(WHAT IS EXPECTED) Below are some records; each one is to be set down again exactly.
= = = = =
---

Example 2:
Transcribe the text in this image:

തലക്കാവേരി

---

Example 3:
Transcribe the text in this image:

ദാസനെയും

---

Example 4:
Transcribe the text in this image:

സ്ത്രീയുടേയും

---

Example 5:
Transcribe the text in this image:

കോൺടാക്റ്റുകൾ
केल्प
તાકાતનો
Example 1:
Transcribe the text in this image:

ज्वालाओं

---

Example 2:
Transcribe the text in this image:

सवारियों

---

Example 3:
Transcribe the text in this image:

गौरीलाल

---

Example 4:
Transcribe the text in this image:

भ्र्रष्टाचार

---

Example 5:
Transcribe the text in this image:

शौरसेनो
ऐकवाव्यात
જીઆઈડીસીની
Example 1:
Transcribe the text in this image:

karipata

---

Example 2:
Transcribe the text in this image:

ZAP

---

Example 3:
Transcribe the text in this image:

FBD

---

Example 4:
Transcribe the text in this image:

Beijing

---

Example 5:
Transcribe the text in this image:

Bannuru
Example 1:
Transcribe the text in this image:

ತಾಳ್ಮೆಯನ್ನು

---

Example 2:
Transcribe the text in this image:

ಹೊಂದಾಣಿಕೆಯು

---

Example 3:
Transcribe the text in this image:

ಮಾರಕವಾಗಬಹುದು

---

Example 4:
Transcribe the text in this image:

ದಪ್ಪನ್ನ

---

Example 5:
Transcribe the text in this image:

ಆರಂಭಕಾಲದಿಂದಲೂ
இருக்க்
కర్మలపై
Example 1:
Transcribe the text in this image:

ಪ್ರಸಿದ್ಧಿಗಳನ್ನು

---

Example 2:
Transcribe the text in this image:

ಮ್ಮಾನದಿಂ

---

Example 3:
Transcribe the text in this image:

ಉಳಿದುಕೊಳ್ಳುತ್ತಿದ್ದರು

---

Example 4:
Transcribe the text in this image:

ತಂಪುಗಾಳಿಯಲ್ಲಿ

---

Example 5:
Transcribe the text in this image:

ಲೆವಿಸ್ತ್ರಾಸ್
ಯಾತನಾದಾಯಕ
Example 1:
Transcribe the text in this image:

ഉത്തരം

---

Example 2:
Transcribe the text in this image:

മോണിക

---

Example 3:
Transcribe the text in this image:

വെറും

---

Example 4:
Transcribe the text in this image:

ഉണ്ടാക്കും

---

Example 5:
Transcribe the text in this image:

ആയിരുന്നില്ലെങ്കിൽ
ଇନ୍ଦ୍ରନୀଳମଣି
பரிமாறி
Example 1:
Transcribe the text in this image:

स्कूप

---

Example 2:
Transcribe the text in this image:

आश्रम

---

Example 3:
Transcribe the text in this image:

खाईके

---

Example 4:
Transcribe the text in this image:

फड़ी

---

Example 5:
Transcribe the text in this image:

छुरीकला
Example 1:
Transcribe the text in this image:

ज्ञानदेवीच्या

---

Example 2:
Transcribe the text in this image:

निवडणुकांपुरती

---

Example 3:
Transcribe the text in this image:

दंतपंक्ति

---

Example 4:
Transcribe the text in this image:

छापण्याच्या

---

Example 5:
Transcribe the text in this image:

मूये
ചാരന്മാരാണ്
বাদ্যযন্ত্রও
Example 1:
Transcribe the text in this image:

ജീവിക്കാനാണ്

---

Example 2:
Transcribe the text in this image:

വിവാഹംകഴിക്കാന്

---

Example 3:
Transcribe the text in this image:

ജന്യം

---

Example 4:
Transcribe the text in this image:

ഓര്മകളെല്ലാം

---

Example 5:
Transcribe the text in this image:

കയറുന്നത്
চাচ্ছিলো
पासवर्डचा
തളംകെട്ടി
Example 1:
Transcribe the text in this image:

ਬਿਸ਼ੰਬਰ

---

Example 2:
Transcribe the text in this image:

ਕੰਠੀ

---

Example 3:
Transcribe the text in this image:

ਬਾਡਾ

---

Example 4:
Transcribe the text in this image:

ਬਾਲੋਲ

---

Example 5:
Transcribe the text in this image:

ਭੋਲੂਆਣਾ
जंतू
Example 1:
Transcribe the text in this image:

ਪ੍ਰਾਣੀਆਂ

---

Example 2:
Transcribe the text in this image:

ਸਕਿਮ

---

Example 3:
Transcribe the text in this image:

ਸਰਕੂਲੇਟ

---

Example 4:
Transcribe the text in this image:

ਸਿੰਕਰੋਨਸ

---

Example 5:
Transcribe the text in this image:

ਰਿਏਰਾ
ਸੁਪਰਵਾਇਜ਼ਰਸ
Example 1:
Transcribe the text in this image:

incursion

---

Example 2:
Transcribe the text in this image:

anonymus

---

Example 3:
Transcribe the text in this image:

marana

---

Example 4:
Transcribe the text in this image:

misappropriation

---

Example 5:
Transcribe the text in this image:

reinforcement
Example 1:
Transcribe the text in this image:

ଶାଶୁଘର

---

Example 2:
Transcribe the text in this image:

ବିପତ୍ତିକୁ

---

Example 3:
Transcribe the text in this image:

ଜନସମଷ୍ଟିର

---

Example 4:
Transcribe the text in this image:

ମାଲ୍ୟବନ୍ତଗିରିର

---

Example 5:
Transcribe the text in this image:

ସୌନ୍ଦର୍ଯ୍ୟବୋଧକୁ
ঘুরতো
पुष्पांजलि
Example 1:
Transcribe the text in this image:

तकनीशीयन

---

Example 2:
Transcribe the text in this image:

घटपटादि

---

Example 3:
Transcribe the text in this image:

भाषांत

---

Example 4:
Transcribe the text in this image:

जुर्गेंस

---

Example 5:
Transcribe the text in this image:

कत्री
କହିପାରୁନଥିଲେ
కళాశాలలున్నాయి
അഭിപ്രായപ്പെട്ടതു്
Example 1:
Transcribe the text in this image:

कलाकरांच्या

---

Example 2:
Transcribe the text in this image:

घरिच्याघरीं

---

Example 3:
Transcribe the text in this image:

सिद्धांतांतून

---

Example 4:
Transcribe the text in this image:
= = = = =
(ANSWER TO THIS PROBLEM)
---

Example 2:
Transcribe the text in this image:

തലക്കാവേരി

---

Example 3:
Transcribe the text in this image:

ദാസനെയും

---

Example 4:
Transcribe the text in this image:

സ്ത്രീയുടേയും

---

Example 5:
Transcribe the text in this image:

കോൺടാക്റ്റുകൾ
केल्प
તાકાતનો
Example 1:
Transcribe the text in this image:

ज्वालाओं

---

Example 2:
Transcribe the text in this image:

सवारियों

---

Example 3:
Transcribe the text in this image:

गौरीलाल

---

Example 4:
Transcribe the text in this image:

भ्र्रष्टाचार

---

Example 5:
Transcribe the text in this image:

शौरसेनो
ऐकवाव्यात
જીઆઈડીસીની
Example 1:
Transcribe the text in this image:

karipata

---

Example 2:
Transcribe the text in this image:

ZAP

---

Example 3:
Transcribe the text in this image:

FBD

---

Example 4:
Transcribe the text in this image:

Beijing

---

Example 5:
Transcribe the text in this image:

Bannuru
Example 1:
Transcribe the text in this image:

ತಾಳ್ಮೆಯನ್ನು

---

Example 2:
Transcribe the text in this image:

ಹೊಂದಾಣಿಕೆಯು

---

Example 3:
Transcribe the text in this image:

ಮಾರಕವಾಗಬಹುದು

---

Example 4:
Transcribe the text in this image:

ದಪ್ಪನ್ನ

---

Example 5:
Transcribe the text in this image:

ಆರಂಭಕಾಲದಿಂದಲೂ
இருக்க்
కర్మలపై
Example 1:
Transcribe the text in this image:

ಪ್ರಸಿದ್ಧಿಗಳನ್ನು

---

Example 2:
Transcribe the text in this image:

ಮ್ಮಾನದಿಂ

---

Example 3:
Transcribe the text in this image:

ಉಳಿದುಕೊಳ್ಳುತ್ತಿದ್ದರು

---

Example 4:
Transcribe the text in this image:

ತಂಪುಗಾಳಿಯಲ್ಲಿ

---

Example 5:
Transcribe the text in this image:

ಲೆವಿಸ್ತ್ರಾಸ್
ಯಾತನಾದಾಯಕ
Example 1:
Transcribe the text in this image:

ഉത്തരം

---

Example 2:
Transcribe the text in this image:

മോണിക

---

Example 3:
Transcribe the text in this image:

വെറും

---

Example 4:
Transcribe the text in this image:

ഉണ്ടാക്കും

---

Example 5:
Transcribe the text in this image:

ആയിരുന്നില്ലെങ്കിൽ
ଇନ୍ଦ୍ରନୀଳମଣି
பரிமாறி
Example 1:
Transcribe the text in this image:

स्कूप

---

Example 2:
Transcribe the text in this image:

आश्रम

---

Example 3:
Transcribe the text in this image:

खाईके

---

Example 4:
Transcribe the text in this image:

फड़ी

---

Example 5:
Transcribe the text in this image:

छुरीकला
Example 1:
Transcribe the text in this image:

ज्ञानदेवीच्या

---

Example 2:
Transcribe the text in this image:

निवडणुकांपुरती

---

Example 3:
Transcribe the text in this image:

दंतपंक्ति

---

Example 4:
Transcribe the text in this image:

छापण्याच्या

---

Example 5:
Transcribe the text in this image:

मूये
ചാരന്മാരാണ്
বাদ্যযন্ত্রও
Example 1:
Transcribe the text in this image:

ജീവിക്കാനാണ്

---

Example 2:
Transcribe the text in this image:

വിവാഹംകഴിക്കാന്

---

Example 3:
Transcribe the text in this image:

ജന്യം

---

Example 4:
Transcribe the text in this image:

ഓര്മകളെല്ലാം

---

Example 5:
Transcribe the text in this image:

കയറുന്നത്
চাচ্ছিলো
पासवर्डचा
തളംകെട്ടി
Example 1:
Transcribe the text in this image:

ਬਿਸ਼ੰਬਰ

---

Example 2:
Transcribe the text in this image:

ਕੰਠੀ

---

Example 3:
Transcribe the text in this image:

ਬਾਡਾ

---

Example 4:
Transcribe the text in this image:

ਬਾਲੋਲ

---

Example 5:
Transcribe the text in this image:

ਭੋਲੂਆਣਾ
जंतू
Example 1:
Transcribe the text in this image:

ਪ੍ਰਾਣੀਆਂ

---

Example 2:
Transcribe the text in this image:

ਸਕਿਮ

---

Example 3:
Transcribe the text in this image:

ਸਰਕੂਲੇਟ

---

Example 4:
Transcribe the text in this image:

ਸਿੰਕਰੋਨਸ

---

Example 5:
Transcribe the text in this image:

ਰਿਏਰਾ
ਸੁਪਰਵਾਇਜ਼ਰਸ
Example 1:
Transcribe the text in this image:

incursion

---

Example 2:
Transcribe the text in this image:

anonymus

---

Example 3:
Transcribe the text in this image:

marana

---

Example 4:
Transcribe the text in this image:

misappropriation

---

Example 5:
Transcribe the text in this image:

reinforcement
Example 1:
Transcribe the text in this image:

ଶାଶୁଘର

---

Example 2:
Transcribe the text in this image:

ବିପତ୍ତିକୁ

---

Example 3:
Transcribe the text in this image:

ଜନସମଷ୍ଟିର

---

Example 4:
Transcribe the text in this image:

ମାଲ୍ୟବନ୍ତଗିରିର

---

Example 5:
Transcribe the text in this image:

ସୌନ୍ଦର୍ଯ୍ୟବୋଧକୁ
ঘুরতো
पुष्पांजलि
Example 1:
Transcribe the text in this image:

तकनीशीयन

---

Example 2:
Transcribe the text in this image:

घटपटादि

---

Example 3:
Transcribe the text in this image:

भाषांत

---

Example 4:
Transcribe the text in this image:

जुर्गेंस

---

Example 5:
Transcribe the text in this image:

कत्री
କହିପାରୁନଥିଲେ
కళాశాలలున్నాయి
അഭിപ്രായപ്പെട്ടതു്
Example 1:
Transcribe the text in this image:

कलाकरांच्या

---

Example 2:
Transcribe the text in this image:

घरिच्याघरीं

---

Example 3:
Transcribe the text in this image:

सिद्धांतांतून

---

Example 4:
Transcribe the text in this image:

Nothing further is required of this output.